---------- Record set

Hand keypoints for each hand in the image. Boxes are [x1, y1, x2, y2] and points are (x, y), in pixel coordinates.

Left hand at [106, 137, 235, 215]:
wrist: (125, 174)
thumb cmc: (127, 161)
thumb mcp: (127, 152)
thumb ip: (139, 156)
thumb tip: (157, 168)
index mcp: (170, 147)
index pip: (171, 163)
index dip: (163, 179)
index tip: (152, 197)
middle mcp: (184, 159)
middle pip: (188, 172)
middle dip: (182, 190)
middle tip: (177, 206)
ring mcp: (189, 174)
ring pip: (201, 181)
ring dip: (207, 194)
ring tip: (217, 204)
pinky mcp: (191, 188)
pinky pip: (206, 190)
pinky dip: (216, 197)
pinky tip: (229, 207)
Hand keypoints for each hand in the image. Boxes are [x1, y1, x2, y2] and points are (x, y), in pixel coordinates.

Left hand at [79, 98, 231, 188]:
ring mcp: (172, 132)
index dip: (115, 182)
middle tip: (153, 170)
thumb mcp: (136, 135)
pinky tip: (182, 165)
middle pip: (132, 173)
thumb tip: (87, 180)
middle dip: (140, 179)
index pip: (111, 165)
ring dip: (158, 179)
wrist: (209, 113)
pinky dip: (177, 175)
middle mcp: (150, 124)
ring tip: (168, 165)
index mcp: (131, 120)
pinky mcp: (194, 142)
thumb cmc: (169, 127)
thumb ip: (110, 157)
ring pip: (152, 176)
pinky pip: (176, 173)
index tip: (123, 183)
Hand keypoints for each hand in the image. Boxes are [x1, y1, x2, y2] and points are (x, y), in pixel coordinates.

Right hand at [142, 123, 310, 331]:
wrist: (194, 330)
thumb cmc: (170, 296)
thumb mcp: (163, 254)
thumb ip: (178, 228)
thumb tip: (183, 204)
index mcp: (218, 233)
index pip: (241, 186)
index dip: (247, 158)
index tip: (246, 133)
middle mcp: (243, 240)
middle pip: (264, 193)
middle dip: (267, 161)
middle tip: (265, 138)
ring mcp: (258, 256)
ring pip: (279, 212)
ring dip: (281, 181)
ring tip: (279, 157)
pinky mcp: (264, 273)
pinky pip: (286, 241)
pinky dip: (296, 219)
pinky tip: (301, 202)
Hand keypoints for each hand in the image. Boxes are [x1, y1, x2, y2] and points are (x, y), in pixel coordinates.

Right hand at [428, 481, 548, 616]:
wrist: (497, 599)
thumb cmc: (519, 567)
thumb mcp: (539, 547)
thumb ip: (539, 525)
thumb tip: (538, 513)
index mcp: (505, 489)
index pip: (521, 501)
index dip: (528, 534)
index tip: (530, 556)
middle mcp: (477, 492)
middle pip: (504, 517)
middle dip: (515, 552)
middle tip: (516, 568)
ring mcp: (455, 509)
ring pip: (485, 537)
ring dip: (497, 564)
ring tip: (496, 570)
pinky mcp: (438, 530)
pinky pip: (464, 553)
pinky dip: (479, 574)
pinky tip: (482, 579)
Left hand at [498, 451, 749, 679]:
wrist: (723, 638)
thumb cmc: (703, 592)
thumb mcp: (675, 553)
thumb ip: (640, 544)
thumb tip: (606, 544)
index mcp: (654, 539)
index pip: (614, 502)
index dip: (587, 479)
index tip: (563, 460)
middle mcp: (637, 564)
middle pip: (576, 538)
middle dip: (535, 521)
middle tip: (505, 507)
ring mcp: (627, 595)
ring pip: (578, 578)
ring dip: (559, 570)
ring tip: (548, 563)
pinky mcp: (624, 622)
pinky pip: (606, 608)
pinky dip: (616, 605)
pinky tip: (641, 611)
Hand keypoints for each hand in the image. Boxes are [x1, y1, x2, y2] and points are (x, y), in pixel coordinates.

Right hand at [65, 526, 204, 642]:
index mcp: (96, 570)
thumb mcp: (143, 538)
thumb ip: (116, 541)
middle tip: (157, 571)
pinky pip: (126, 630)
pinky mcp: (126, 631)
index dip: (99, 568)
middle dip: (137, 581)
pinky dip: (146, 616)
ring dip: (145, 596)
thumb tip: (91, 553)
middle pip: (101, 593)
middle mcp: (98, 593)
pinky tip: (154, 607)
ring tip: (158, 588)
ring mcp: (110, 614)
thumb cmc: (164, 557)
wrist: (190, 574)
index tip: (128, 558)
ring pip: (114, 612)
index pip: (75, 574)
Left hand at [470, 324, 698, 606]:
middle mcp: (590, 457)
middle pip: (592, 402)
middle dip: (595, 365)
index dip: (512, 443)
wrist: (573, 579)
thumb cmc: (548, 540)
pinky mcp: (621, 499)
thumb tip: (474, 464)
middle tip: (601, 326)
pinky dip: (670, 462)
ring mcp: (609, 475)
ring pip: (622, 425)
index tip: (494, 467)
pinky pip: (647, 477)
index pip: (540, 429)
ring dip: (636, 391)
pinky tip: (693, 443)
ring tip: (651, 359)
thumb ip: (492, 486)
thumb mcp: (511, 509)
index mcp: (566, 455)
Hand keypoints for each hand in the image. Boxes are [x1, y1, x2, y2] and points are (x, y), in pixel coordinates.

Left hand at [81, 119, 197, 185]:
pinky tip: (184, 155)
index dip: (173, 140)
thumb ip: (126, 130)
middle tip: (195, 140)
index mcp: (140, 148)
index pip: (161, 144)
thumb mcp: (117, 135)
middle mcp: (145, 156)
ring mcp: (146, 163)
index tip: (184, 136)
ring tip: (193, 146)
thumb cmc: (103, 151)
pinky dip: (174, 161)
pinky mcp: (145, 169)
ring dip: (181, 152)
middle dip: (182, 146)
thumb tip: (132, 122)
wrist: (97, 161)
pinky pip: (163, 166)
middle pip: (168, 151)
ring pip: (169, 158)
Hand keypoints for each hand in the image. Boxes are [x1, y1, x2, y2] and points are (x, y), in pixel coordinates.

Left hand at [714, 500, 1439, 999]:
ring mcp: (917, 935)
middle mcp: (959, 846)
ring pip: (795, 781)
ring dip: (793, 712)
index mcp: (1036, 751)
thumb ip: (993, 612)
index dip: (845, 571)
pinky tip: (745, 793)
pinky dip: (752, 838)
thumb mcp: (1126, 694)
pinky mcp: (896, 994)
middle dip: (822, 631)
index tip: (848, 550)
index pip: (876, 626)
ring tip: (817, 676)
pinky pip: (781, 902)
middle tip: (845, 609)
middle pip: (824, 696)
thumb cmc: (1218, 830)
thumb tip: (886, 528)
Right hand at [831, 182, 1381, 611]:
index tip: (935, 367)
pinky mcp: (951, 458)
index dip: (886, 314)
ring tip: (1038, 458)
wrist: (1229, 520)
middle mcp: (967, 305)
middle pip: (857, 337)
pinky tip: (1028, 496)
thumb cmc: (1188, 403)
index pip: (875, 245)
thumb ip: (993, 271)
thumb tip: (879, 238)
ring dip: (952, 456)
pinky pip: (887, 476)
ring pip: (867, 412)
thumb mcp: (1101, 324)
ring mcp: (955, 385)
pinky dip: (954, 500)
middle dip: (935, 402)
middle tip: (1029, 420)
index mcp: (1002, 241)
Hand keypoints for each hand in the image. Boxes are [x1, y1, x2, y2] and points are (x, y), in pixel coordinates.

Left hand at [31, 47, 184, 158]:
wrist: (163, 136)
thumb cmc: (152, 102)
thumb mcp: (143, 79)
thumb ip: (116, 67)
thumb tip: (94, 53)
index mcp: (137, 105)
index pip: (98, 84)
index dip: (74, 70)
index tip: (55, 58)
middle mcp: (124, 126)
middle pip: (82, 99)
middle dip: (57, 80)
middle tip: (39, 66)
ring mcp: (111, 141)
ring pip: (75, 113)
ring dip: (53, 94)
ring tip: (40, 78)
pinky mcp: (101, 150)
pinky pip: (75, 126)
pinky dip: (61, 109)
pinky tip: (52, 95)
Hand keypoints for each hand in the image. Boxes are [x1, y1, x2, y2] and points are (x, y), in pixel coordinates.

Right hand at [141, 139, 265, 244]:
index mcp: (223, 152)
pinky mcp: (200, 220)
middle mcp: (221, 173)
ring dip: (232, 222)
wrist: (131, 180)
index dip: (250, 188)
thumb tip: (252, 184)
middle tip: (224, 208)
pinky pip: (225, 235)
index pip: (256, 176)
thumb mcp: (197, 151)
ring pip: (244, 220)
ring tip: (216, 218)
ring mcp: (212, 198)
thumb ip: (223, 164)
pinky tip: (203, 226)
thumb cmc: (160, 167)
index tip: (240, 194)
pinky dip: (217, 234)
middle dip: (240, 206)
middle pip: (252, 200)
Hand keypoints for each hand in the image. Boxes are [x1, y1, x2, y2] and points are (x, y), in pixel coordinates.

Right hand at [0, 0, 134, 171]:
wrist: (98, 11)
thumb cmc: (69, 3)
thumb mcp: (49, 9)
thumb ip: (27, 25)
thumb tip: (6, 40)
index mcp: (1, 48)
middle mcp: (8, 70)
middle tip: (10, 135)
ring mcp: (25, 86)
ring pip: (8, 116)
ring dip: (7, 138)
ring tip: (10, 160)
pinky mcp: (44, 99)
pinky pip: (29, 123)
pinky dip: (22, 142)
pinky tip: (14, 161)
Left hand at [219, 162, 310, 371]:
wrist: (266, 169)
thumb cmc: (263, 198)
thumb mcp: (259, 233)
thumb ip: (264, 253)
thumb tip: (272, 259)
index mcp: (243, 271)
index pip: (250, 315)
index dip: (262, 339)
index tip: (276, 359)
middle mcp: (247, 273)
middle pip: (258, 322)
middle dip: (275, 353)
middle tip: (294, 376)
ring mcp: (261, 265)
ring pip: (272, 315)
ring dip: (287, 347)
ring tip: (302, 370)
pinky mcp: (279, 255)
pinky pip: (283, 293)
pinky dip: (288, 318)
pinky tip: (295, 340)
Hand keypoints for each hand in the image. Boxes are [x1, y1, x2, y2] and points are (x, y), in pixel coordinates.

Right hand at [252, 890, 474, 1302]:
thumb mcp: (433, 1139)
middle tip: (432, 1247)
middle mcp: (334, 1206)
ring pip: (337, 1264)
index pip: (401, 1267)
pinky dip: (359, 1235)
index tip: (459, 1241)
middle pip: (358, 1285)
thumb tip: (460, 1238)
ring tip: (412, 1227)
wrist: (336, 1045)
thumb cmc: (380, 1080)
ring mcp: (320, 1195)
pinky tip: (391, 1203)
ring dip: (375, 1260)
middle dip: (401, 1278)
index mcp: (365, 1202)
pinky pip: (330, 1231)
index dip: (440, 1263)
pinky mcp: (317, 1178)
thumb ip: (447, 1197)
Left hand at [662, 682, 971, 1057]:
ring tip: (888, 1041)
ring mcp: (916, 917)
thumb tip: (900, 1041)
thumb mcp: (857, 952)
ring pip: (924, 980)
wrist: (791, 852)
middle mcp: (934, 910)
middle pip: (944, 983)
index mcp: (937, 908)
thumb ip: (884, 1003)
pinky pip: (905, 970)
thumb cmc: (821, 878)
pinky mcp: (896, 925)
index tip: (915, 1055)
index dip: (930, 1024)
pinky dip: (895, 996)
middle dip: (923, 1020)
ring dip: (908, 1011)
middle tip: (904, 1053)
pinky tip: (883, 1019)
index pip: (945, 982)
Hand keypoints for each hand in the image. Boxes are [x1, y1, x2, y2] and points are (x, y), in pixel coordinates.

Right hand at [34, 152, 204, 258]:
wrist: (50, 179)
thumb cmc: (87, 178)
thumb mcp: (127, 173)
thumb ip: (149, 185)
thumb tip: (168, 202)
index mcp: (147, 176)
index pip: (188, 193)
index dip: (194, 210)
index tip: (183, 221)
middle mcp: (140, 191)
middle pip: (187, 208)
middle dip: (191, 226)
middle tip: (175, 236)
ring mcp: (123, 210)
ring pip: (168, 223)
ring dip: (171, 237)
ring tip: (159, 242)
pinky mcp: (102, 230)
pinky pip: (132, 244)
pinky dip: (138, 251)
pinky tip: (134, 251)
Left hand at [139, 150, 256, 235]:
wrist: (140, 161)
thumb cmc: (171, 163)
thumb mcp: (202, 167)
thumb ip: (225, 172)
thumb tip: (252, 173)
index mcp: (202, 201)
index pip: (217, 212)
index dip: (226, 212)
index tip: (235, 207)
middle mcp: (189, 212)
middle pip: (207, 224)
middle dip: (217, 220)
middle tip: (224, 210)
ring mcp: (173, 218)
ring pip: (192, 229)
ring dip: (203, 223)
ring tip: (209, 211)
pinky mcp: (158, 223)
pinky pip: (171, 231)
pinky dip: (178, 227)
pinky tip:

--------------------

Task directions
Starting at the first line of the entries above, please extract each line up to and including the line with "index dip: (528, 534)", unchanged, and add nothing.

Exercise answer
Hand keypoints for each hand in the image. Boxes are [x1, y1, x2, y2] and points are (x, y), in pixel coordinates.

Left hand at [106, 137, 235, 215]:
wrist: (125, 174)
thumb cmc: (127, 161)
thumb mcp: (127, 152)
thumb ip: (139, 156)
thumb tip: (157, 168)
index mcp: (170, 147)
index pip: (171, 163)
index dip: (163, 179)
index tip: (152, 197)
middle mcp: (184, 159)
middle pip: (188, 172)
middle dip: (182, 190)
middle tip: (177, 206)
ring mcp: (189, 174)
ring pip: (201, 181)
ring dip: (207, 194)
ring tip: (217, 204)
pinky mcp: (191, 188)
pinky pip: (206, 190)
pinky dip: (216, 197)
pinky tip: (229, 207)
Hand keypoints for each hand in the image. Boxes are [x1, y1, x2, y2] and points are (x, y), in pixel coordinates.

Left hand at [79, 98, 231, 188]:
ring mcp: (172, 132)
index dip: (115, 182)
middle tip: (153, 170)
thumb mcp: (136, 135)
pinky tip: (182, 165)
middle pip: (132, 173)
thumb tip: (87, 180)
middle dip: (140, 179)
index pip: (111, 165)
ring dip: (158, 179)
wrist: (209, 113)
pinky dip: (177, 175)
middle mcp: (150, 124)
ring tip: (168, 165)
index mcp: (131, 120)
pinky mcp: (194, 142)
thumb cmc: (169, 127)
thumb ip: (110, 157)
ring pip: (152, 176)
pinky pip: (176, 173)
index tip: (123, 183)
Hand keypoints for each hand in the image. Boxes are [x1, y1, x2, y2] and points are (x, y), in pixel coordinates.

Right hand at [142, 123, 310, 331]:
wrist: (194, 330)
thumb cmc: (170, 296)
thumb mcp: (163, 254)
thumb ip: (178, 228)
thumb tip: (183, 204)
index mcp: (218, 233)
index pip: (241, 186)
index dip: (247, 158)
index tip: (246, 133)
middle mcp: (243, 240)
middle pip: (264, 193)
middle dip: (267, 161)
middle tip: (265, 138)
ring mcp: (258, 256)
ring pip: (279, 212)
ring dip: (281, 181)
ring tip: (279, 157)
pinky mcp: (264, 273)
pinky pip: (286, 241)
pinky dip: (296, 219)
pinky tip: (301, 202)
Hand keypoints for each hand in the image. Boxes are [x1, y1, x2, y2] and points are (x, y), in pixel coordinates.

Right hand at [428, 481, 548, 616]:
wrist: (497, 599)
thumb cmc: (519, 567)
thumb mcp: (539, 547)
thumb ip: (539, 525)
thumb tip: (538, 513)
index mcp: (505, 489)
index pip: (521, 501)
index dip: (528, 534)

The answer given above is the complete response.